SOURCE PASSAGE:
※

We have now released v0.3.0! Please use the latest version for the best experience.

Cluster Guide#

Clusters are a great way to speed up training and evaluation of learning algorithms. While the Orbit Docker image can be used to run jobs on a cluster, many clusters only support singularity images. This is because singularity is designed for ease-of-use on shared multi-user systems and high performance computing (HPC) environments. It does not require root privileges to run containers and can be used to run user-defined containers.

Singularity is compatible with all Docker images. In this section, we describe how to convert the Orbit Docker image into a singularity image and use it to submit jobs to a cluster.

Attention

Cluster setup varies across different institutions. The following instructions have been tested on the ETH Zurich Euler cluster, which uses the SLURM workload manager.

The instructions may need to be adapted for other clusters. If you have successfully adapted the instructions for another cluster, please consider contributing to the documentation.

※

THE TASK:
According to the cluster guide, which workload manager does the cluster used to test its instructions run?

[Stored entries]
※

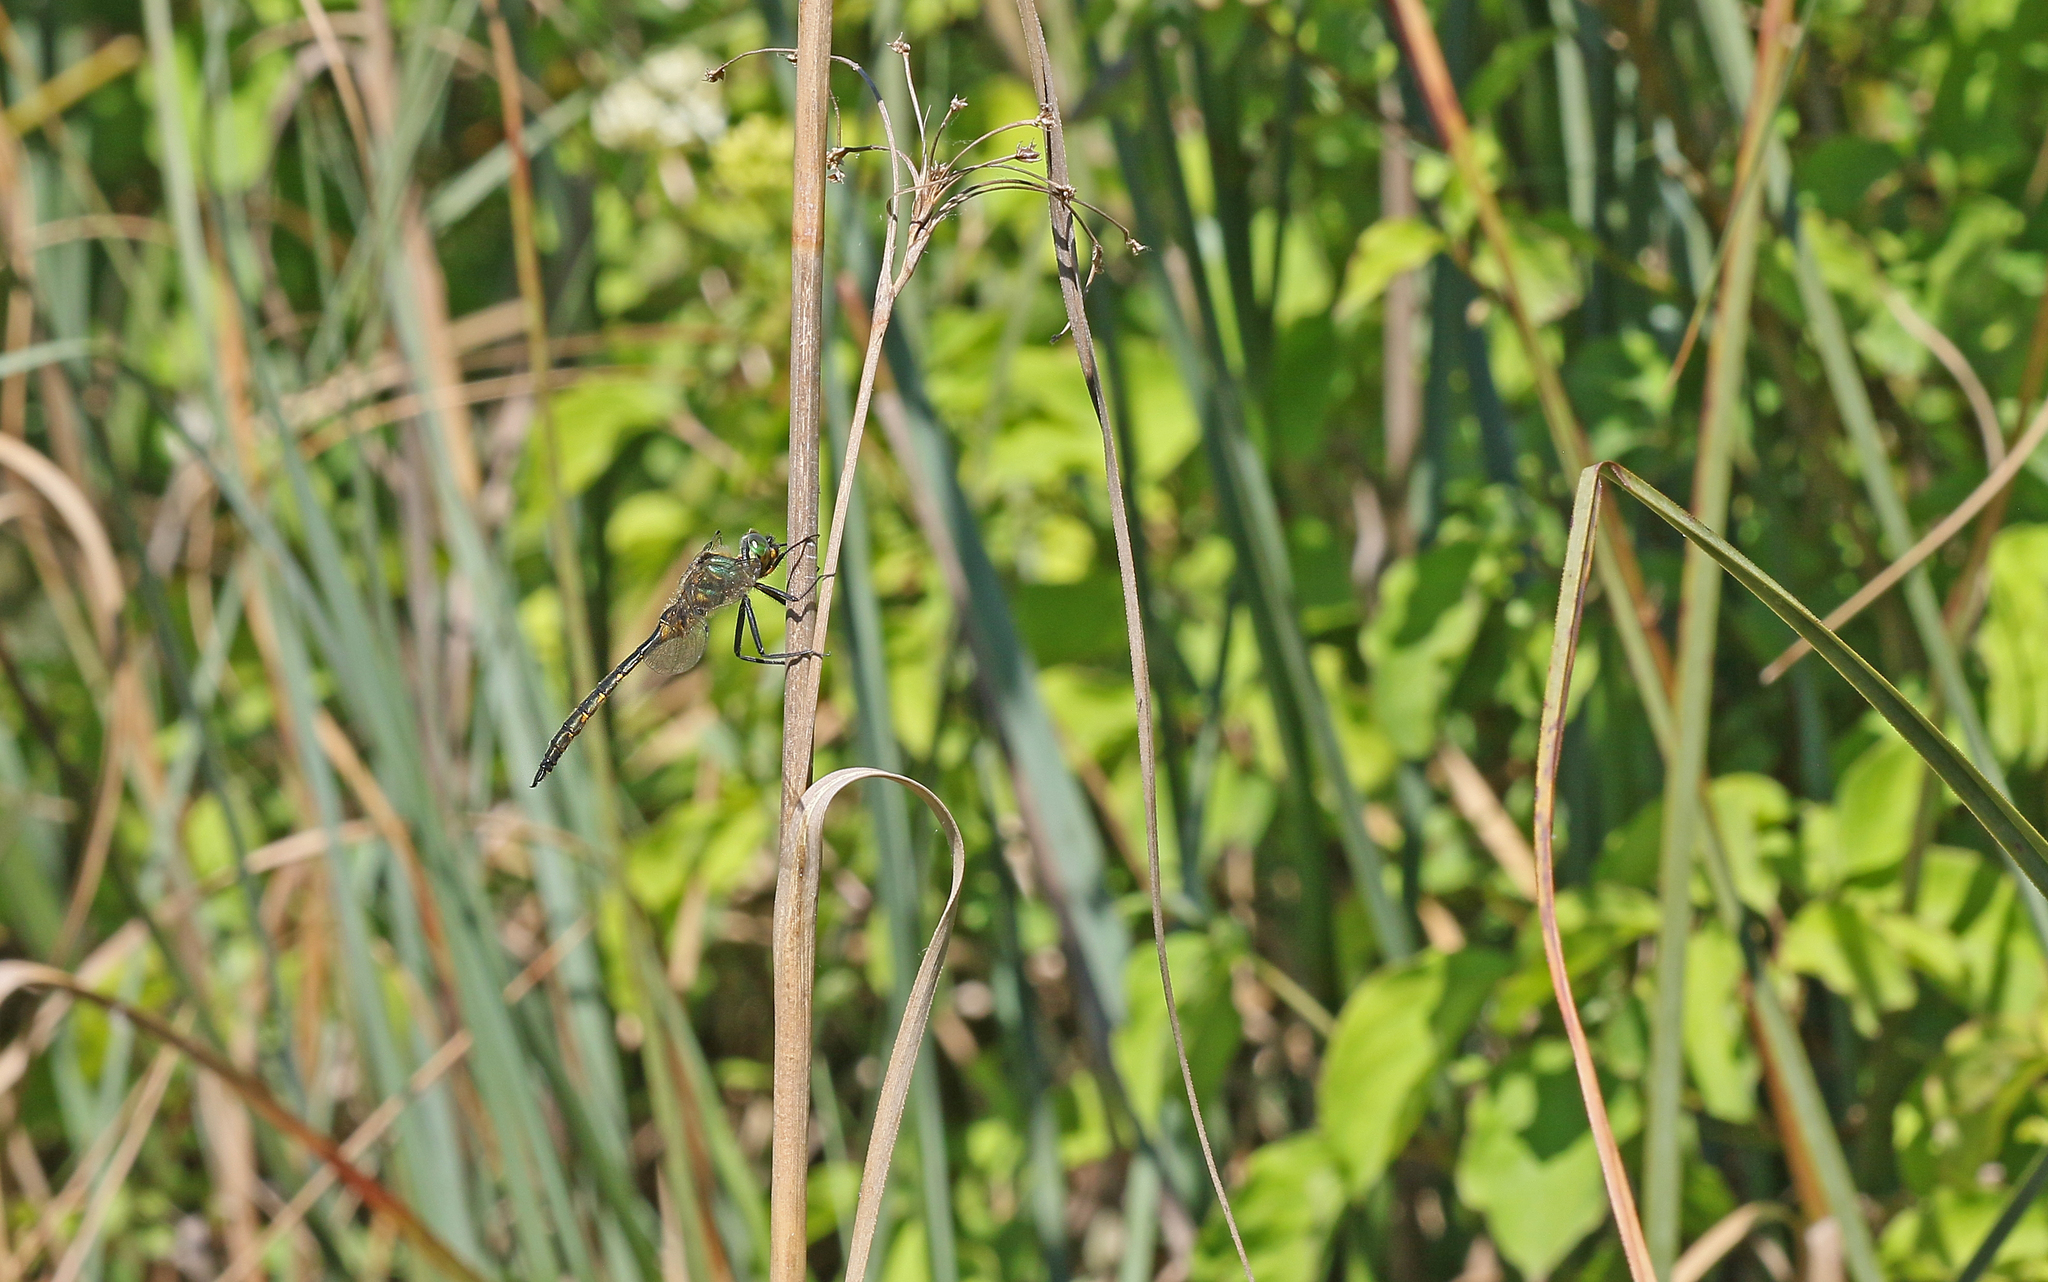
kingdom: Animalia
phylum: Arthropoda
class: Insecta
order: Odonata
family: Corduliidae
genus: Somatochlora
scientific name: Somatochlora flavomaculata
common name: Yellow-spotted emerald
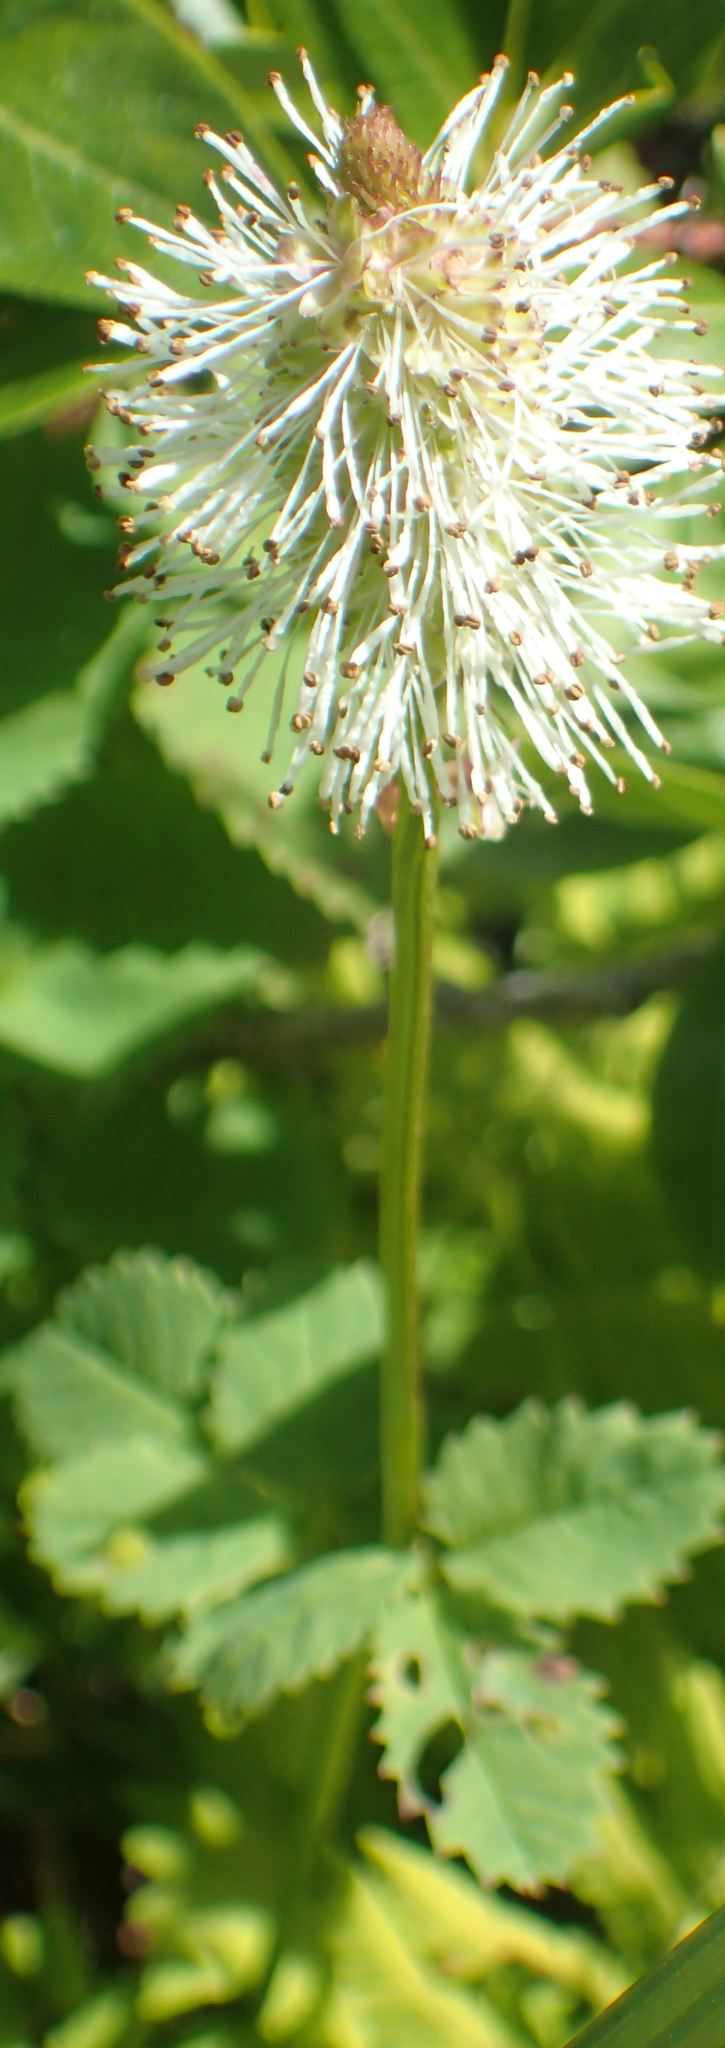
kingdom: Plantae
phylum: Tracheophyta
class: Magnoliopsida
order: Rosales
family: Rosaceae
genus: Sanguisorba
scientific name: Sanguisorba stipulata
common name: Sitka burnet
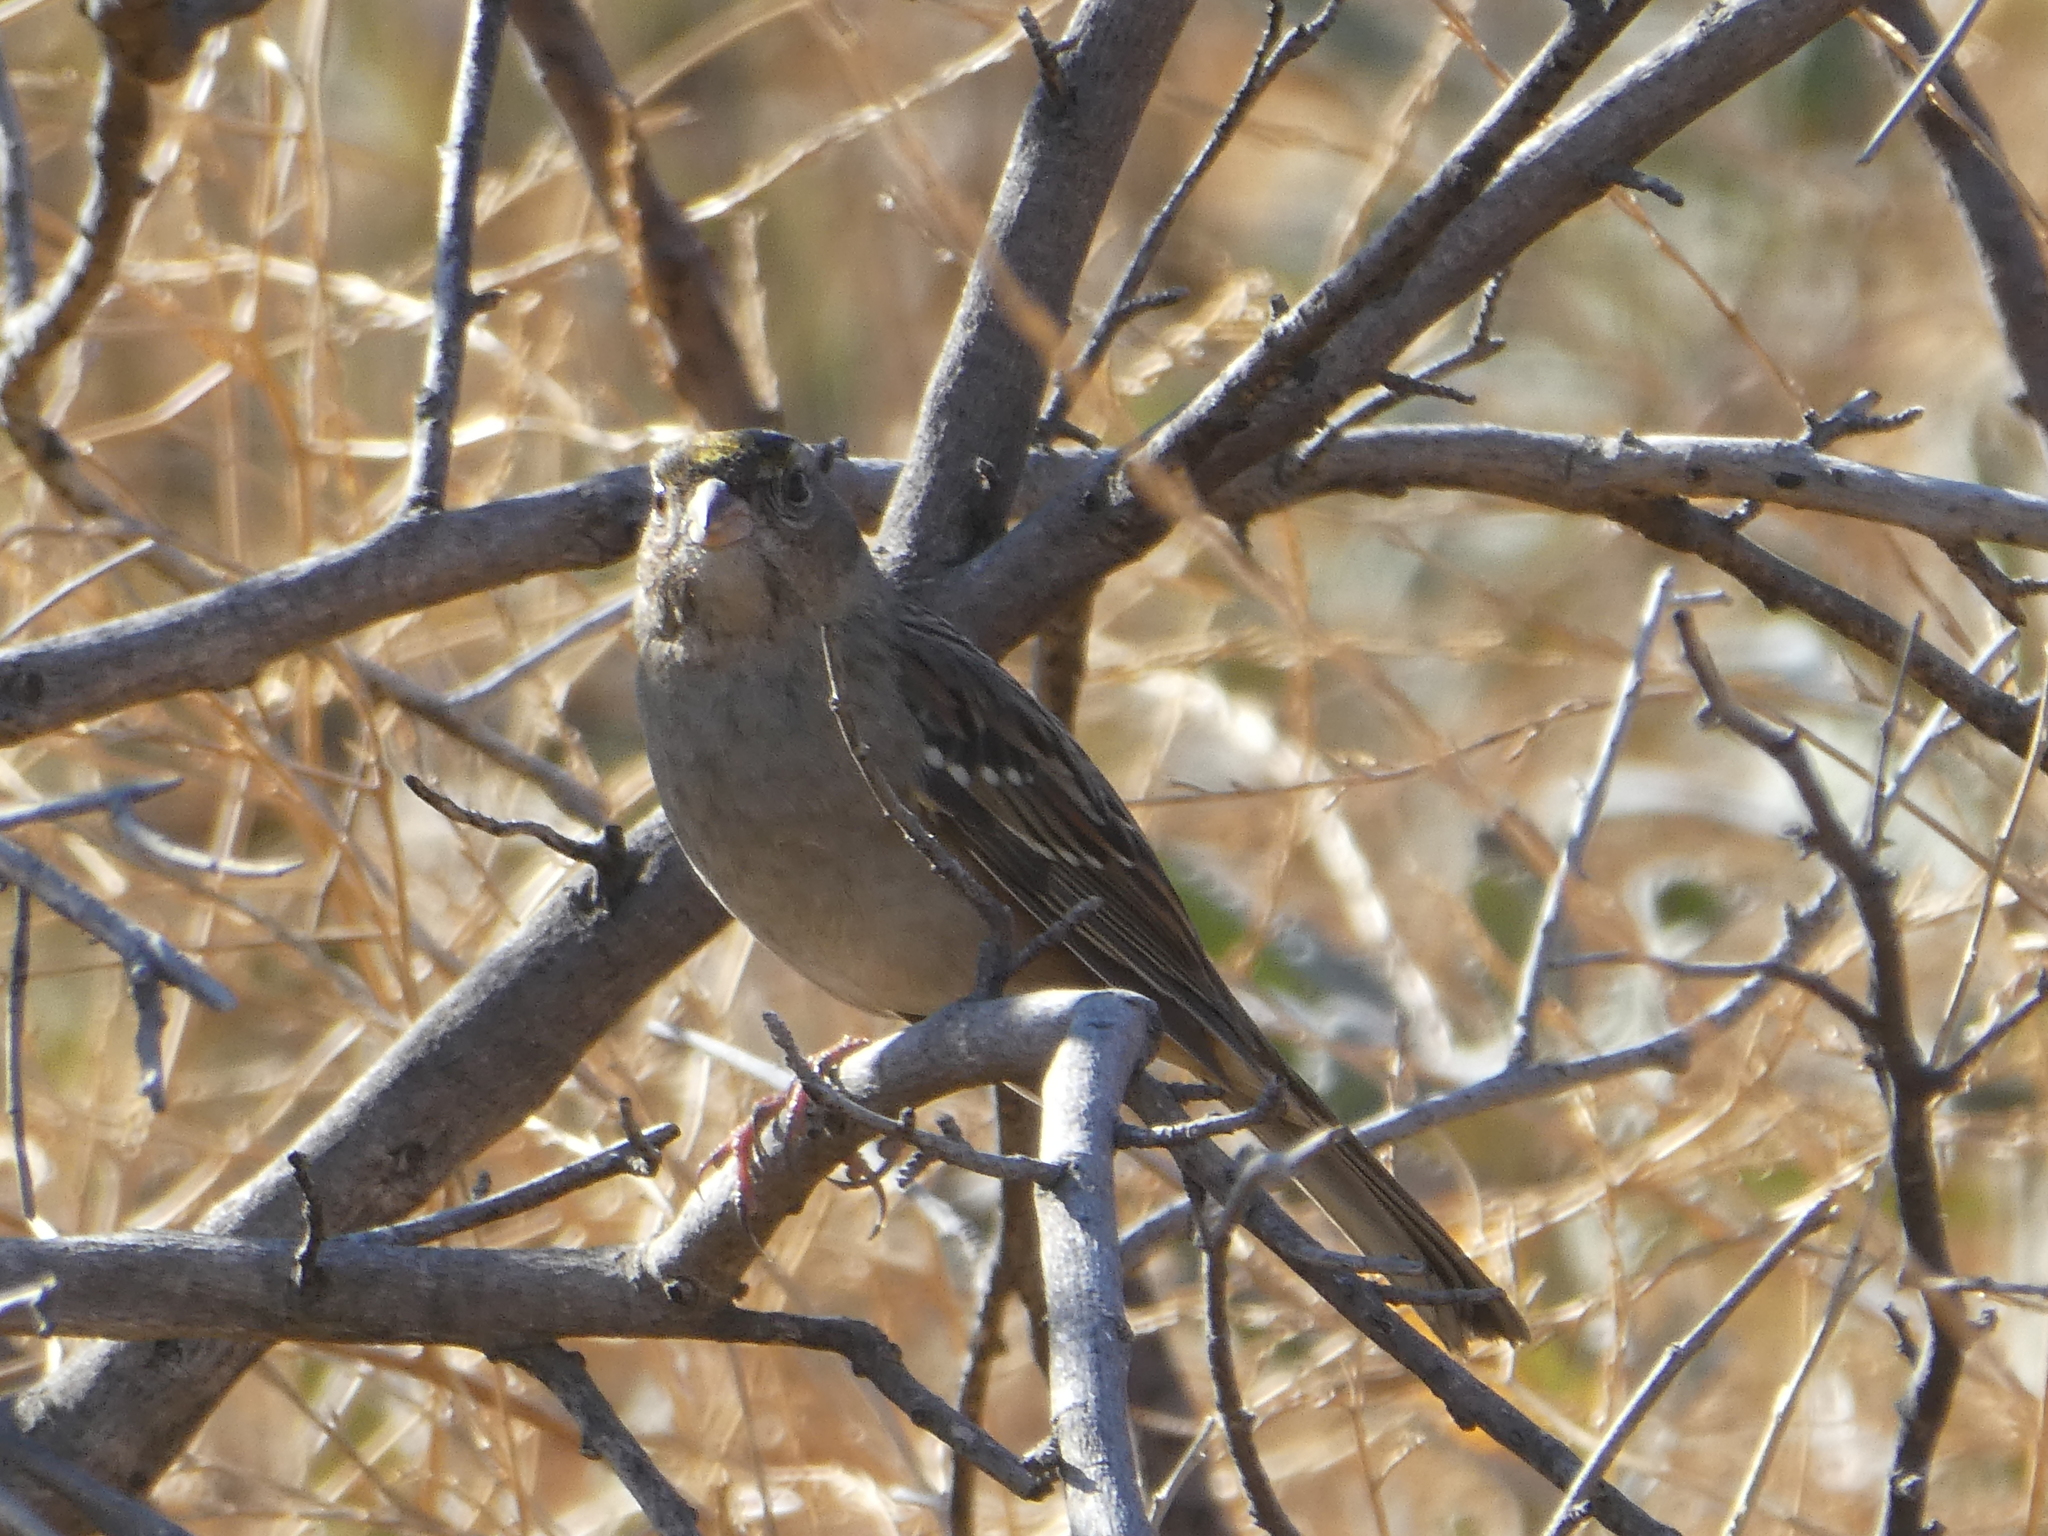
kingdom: Animalia
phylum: Chordata
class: Aves
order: Passeriformes
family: Passerellidae
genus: Zonotrichia
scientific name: Zonotrichia atricapilla
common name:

※

WRITTEN ANSWER:
The SLURM workload manager.